Alinea

Provinces

Alinea is split into three types of regions: provinces, administered by players; crown land, administered by staff; and territories, which are unadministered. The rest of this page focuses on provinces.

Why provinces?

By splitting the server up into provinces, we obtain two main benefits:

  • Different groups prefer different rules, building styles, and ways of managing land. Provinces let like-minded players organise their own space.
  • Space is limited. Players earn landscrips based on activity, and provinces must pay landscrips to hold land. This allows active communities to sustain a larger area without unused land being held indefinitely.

This also creates a competitive dynamic: provinces are continuously competing to improve their organisation and especially their tax efficiency, to attract citizens and afford their land.

How are provinces organised?

Every province is led by a single ruler. This ruler represents the province to the server administration and is accountable for ensuring the province abides by server rules.

How the province is run beyond that is entirely up to the ruler. Rulers can govern alone, appoint deputies, form councils, or even hold elections. Provinces can be highly centralised, fully communal, or anything in between.

Taxes

Every province must pay a weekly provincial tax to the Crown. This payment is what allows the province to continue existing. If the tax cannot be paid, the province risks fines, replacement of the ruler, or full disbandment. Because of this, securing a stable income stream is one of the province’s core responsibilities: without steady funding, it cannot survive.

The provincial tax is paid in either cc/gc or landscrips.

The server administration will keep provincial rulers updated on their provincial taxes and how to pay them. Tax rates can change without prior warning and fluctuate quite widely, so provinces are advised to keep a buffer of funds to deal with sudden increases.

Local taxes

One way provinces can build these income streams is by levying local taxes on their members.

“Member” is a broad term here: a province does not need to use that exact word, or any word at all. What matters is that there is a clear, mutual understanding that a player holds a defined status in the province, and that this status comes with specific taxes that were clearly communicated beforehand. Provinces may define fixed billing periods for local taxes, for example weekly.

If the province ends the relationship, the player is not liable for any taxes that would only become due after the relationship ended. If the player ends the relationship, the province may still charge any local taxes that become due at the next scheduled billing moment, but only under the terms that were in effect while the relationship existed.

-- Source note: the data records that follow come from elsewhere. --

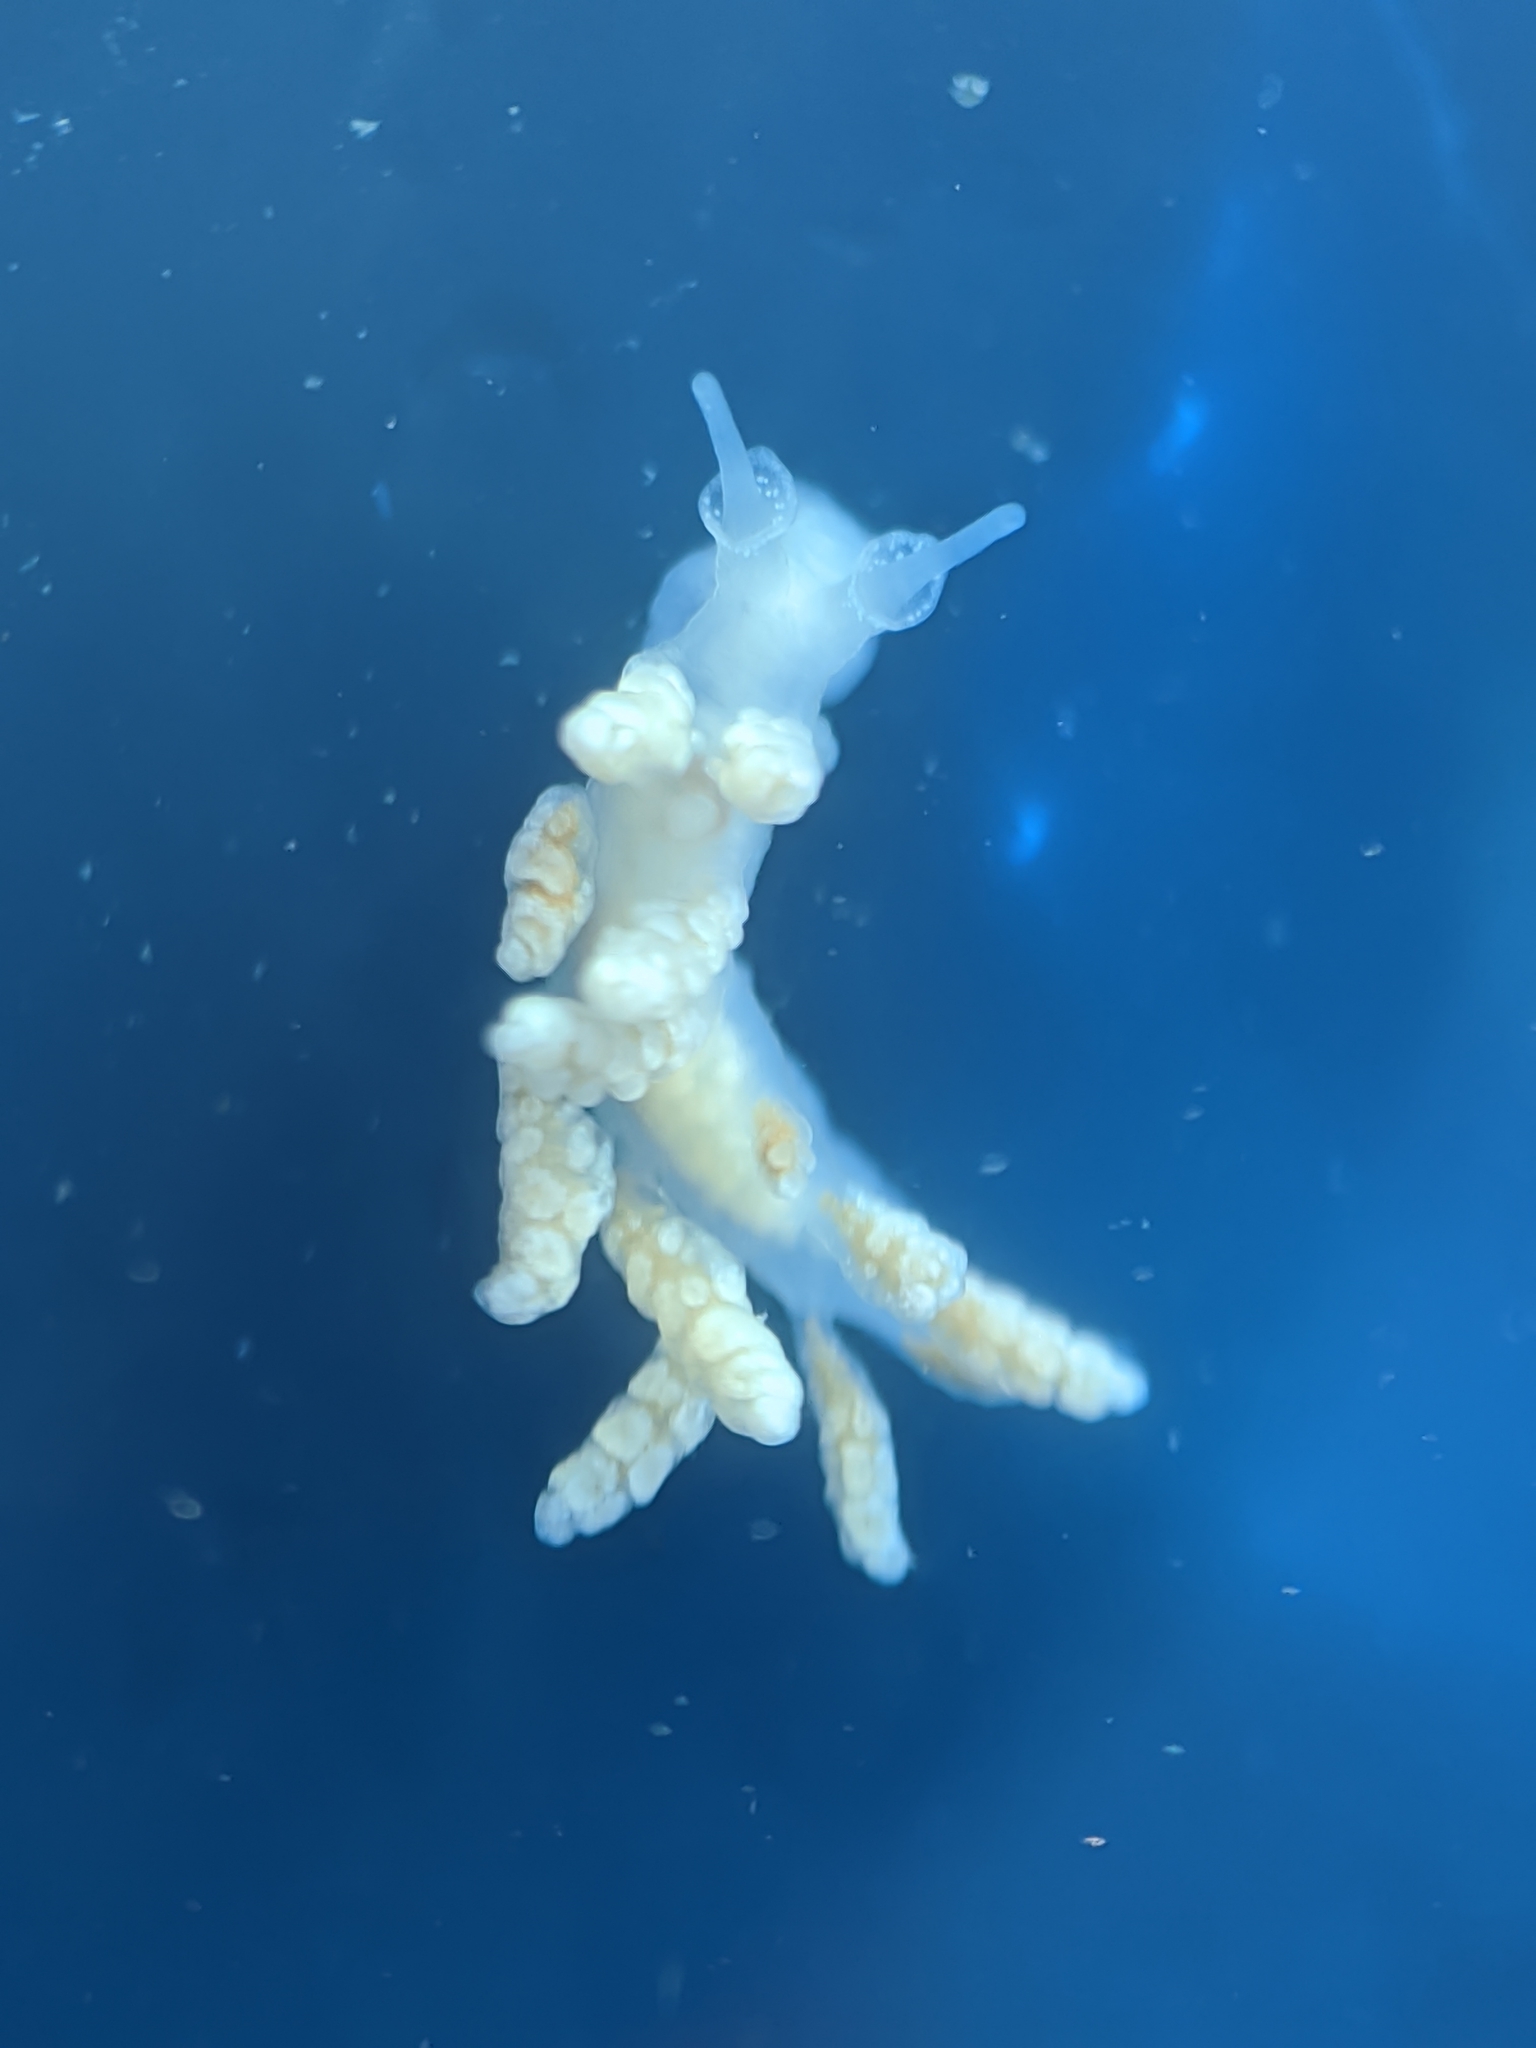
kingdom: Animalia
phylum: Mollusca
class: Gastropoda
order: Nudibranchia
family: Dotidae
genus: Doto
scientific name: Doto amyra
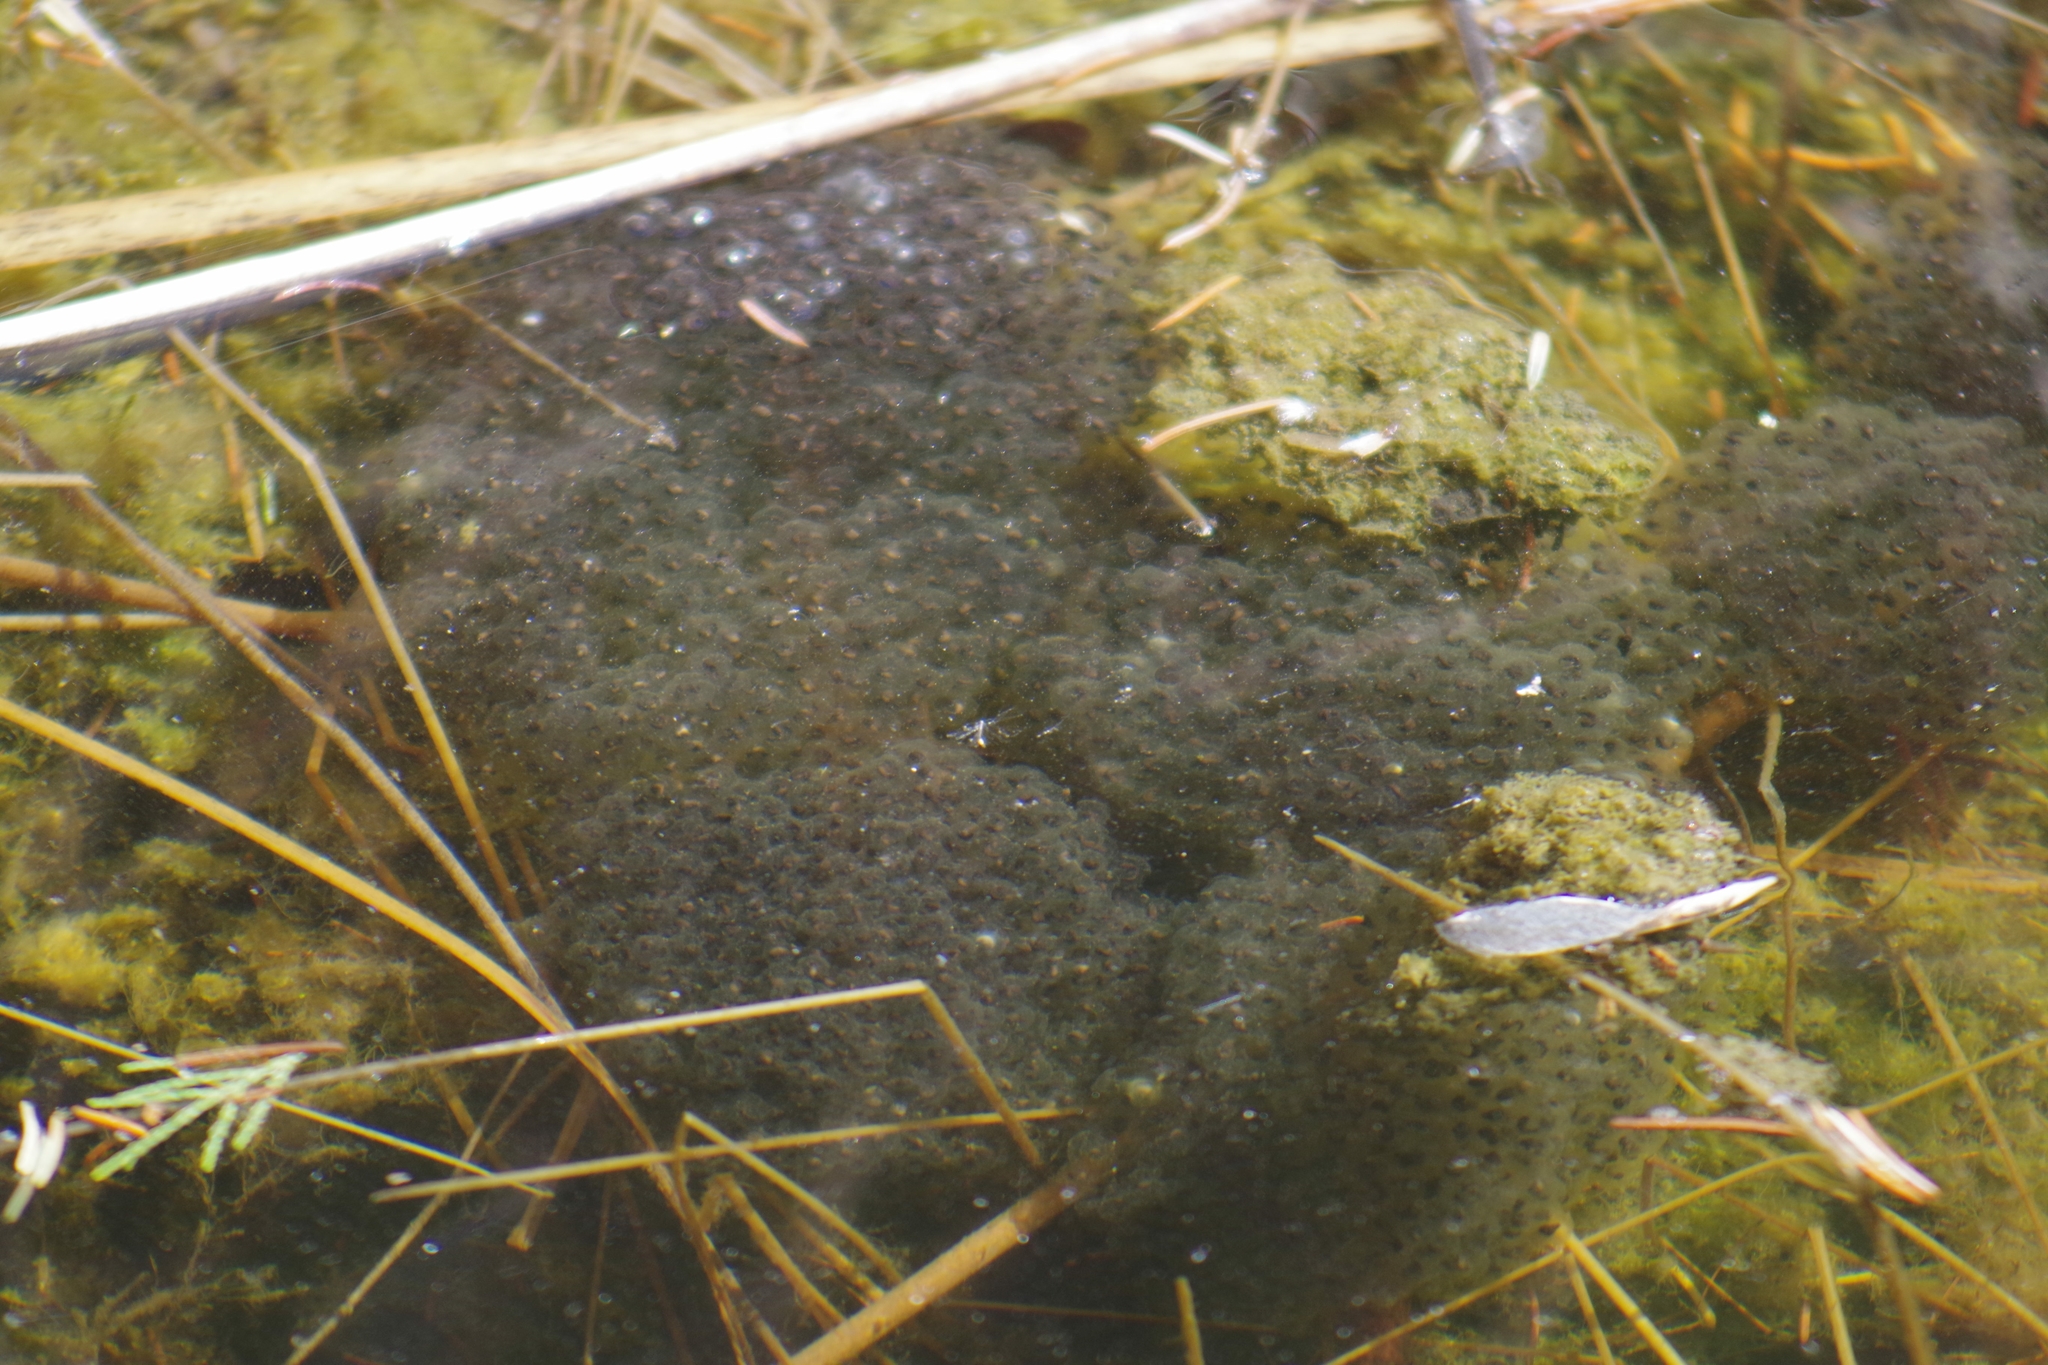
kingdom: Animalia
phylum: Chordata
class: Amphibia
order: Anura
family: Ranidae
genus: Lithobates
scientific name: Lithobates sylvaticus
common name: Wood frog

A province may change the taxes it levies, including with immediate effect. When a tax is increased, any affected player must be able to immediately end the relationship that makes them subject to that tax once they are notified of the change. Ending the relationship prevents the increased part from applying at any future billing moment, but does not cancel taxes that are already due or that become due at the next scheduled billing moment under the old terms. Whenever a province changes its taxes, it must clearly state how a player can end their membership or equivalent status.

Provincial authority

Provinces have the right to regulate what happens within their borders. A ruler may set local rules on three main areas: who may enter or be present in the province, how land and buildings are used, and how players are expected to behave while in the province.

In practice, this can include rules about who is allowed to enter or stay in certain areas, what building styles, themes, or materials are permitted, who may use provincial infrastructure or shared resources, and what forms of PvP or other conduct are allowed or banned. Local rules must be written down and easy to find. A rule can only be enforced if players had a fair chance to know it in advance.

Enforcement

Rulers are responsible for enforcing their provincial rules. They can do this in three main ways:

  • They can evict a player from any land or space they occupy.
  • They can issue fines to players who break clearly published provincial rules or fail to meet obligations under those rules.
  • They can escalate issues to the server administration when a situation cannot be resolved within the province or goes beyond provincial authority.

Evictions

When a player occupies land or space in a province, the province may evict them. Each province must publish a clear eviction notice period. A province that fails to do so will have an assumed notice period of 7 days. An eviction starts when the player is notified and only takes effect once the notice period has fully elapsed. Until then, the player retains access to the space for the purpose of removing their belongings.

If a province shortens its eviction notice period, the change applies gradually to existing land use. From the moment the change is announced, the minimum notice that must be given to current occupants decreases at a steady pace: for each day that passes after the announcement, the minimum required notice decreases by one day, until it reaches the new notice period. Any land use that begins after the announcement is immediately subject to the new notice period.

If land use is tied to taxes, those terms are fixed for the duration of the notice period. Provinces may not alter them for a player who is already in the process of being evicted.

Fines

Provinces may issue fines to enforce provincial rules that were clearly communicated in advance. Fine amounts must be established ahead of time, applied consistently, intended to discourage rule breaking or cover the costs of violations, must not be unreasonably high for the infraction, and may not exceed 0.50 gc.

Any fine must be issued with a written and signed book. This book must state:

  • the rule or infraction that was violated,
  • the date of the infraction,
  • the amount of the fine, and
  • that the player has the right to dispute the fine by contacting the server administration.

A copy of this book must be provided to the server administration within 7 days.

If a province has its own dispute or appeal mechanism, it may require players to use that first, provided this requirement is clearly communicated and does not prevent escalation to the server administration.